New York: Major US indices turned positive on Monday, with the Dow Jones up 45 points, the S&P 500 up 6 points and the Nasdaq advancing 17 points. With no major economic news out, the markets looked optimistically towards Tuesday’s US Federal Reserve meeting, where the central bank is widely expected to hold interest rates near 0%, a historic low, a policy that’s been in place since December 2008.
In corporate news, shares of Hewlett Packard continued to slide on Monday after its CEO Mark Hurd resigned amid a harassment claim. Shares of HP have doubled since Hurd took over in 2005. After falling 10% on Friday, the stock was down almost 8% in Monday trade.
US automaker Chrysler Group LLC, run by Italian firm Fiat SpA, reported a second-quarter net loss that lowered to $172 million from $197 million in the first quarter. This was attributed to lower costs and higher US demand. Revenue rose 8.2% to $10.5 billion and operating income rose 28% to $183 million compared with the first quarter. Sales in the US in this period rose 31% from a year earlier. Worldwide vehicle sales rose 22% to 407,000 cars and trucks during the second quarter, from 334,000 in the first three months of the year.
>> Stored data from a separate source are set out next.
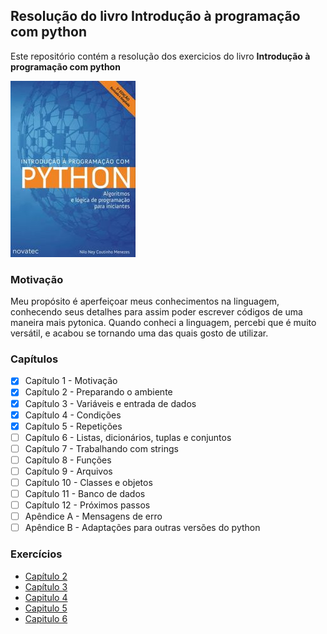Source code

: ## Resolução do livro Introdução à programação com python

Este repositório contém a resolução dos exercicios do livro **Introdução à programação com python**

![Livro introdução à programação com python.](/images/INTRODUCAO-PROGRAMACAO-PYTHON.jpg "Nilo Ney Coutinho Menezes")

### Motivação

Meu propósito é aperfeiçoar meus conhecimentos na linguagem, conhecendo seus detalhes para assim poder escrever códigos de uma maneira mais pytonica. Quando conheci a linguagem, percebi que é muito versátil, e acabou se tornando uma das quais gosto de utilizar.

### Capítulos

- [x] Capítulo 1 - Motivação
- [x] Capítulo 2 - Preparando o ambiente
- [x] Capítulo 3 - Variáveis e entrada de dados
- [x] Capítulo 4 - Condições
- [x] Capítulo 5 - Repetições
- [ ] Capítulo 6 - Listas, dicionários, tuplas e conjuntos
- [ ] Capítulo 7 - Trabalhando com strings
- [ ] Capítulo 8 - Funções
- [ ] Capítulo 9 - Arquivos
- [ ] Capítulo 10 - Classes e objetos
- [ ] Capítulo 11 - Banco de dados
- [ ] Capítulo 12 - Próximos passos
- [ ] Apêndice A - Mensagens de erro
- [ ] Apêndice B - Adaptações para outras versões do python

### Exercícios

- [Capítulo 2](https://github.com/RafaelSouza-13/introducao-a-programacao-com-python/tree/main/capitulo-2)
- [Capítulo 3](https://github.com/RafaelSouza-13/introducao-a-programacao-com-python/tree/main/capitulo-3)
- [Capitulo 4](https://github.com/RafaelSouza-13/introducao-a-programacao-com-python/tree/main/capitulo-4)
- [Capitulo 5](https://github.com/RafaelSouza-13/introducao-a-programacao-com-python/tree/main/capitulo-5)
- [Capitulo 6](https://github.com/RafaelSouza-13/introducao-a-programacao-com-python/tree/main/capitulo-6)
Its CEO Sergio Marchionne said the company may sell shares to the public next year. However, analysts say the markets are clearly looking for more from the company. The stock closed down almost 2% at the end of Milan’s trading day.
Apple confirmed that Mark Papermaster, head of the the iPhone and iPod division, has left the company. Although the company declined to give comment on his departure, speculation is that he has left as a result of the problems surrounding the iPhone 4’s antenna. Papermaster’s hire in November 2008, who was formerly at IBM, was controversial, as IBM filed a complaint in federal court to prevent him from leaving, saying that he possessed highly confidential IBM trade secrets. The deal wasn’t settled until the following January and had Papermaster wait to join Apple until April 2009. The position will be taken over by the person who hired him – Bob Mansfield.
Internet calling service Skype, reported on Monday that it filed for a $100 million IPO. The company separated from eBay in September 2009.
In world markets major European indices ended up for the day, while Asian indices closed the day mixed.
In commodities, US light crude oil for September delivery rose 79 cents to end at $81.48 a barrel, while gold futures for December delivery was up $3.40 to $1,208.70 an ounce.
The price on the 10-year bond was little changed on Monday. The yield was down to 2.82% versus 2.86% on Friday. The US government will be auctioning off $74 billion worth of 3-, 10- and 30-year debt this week as part of its quarterly refunding.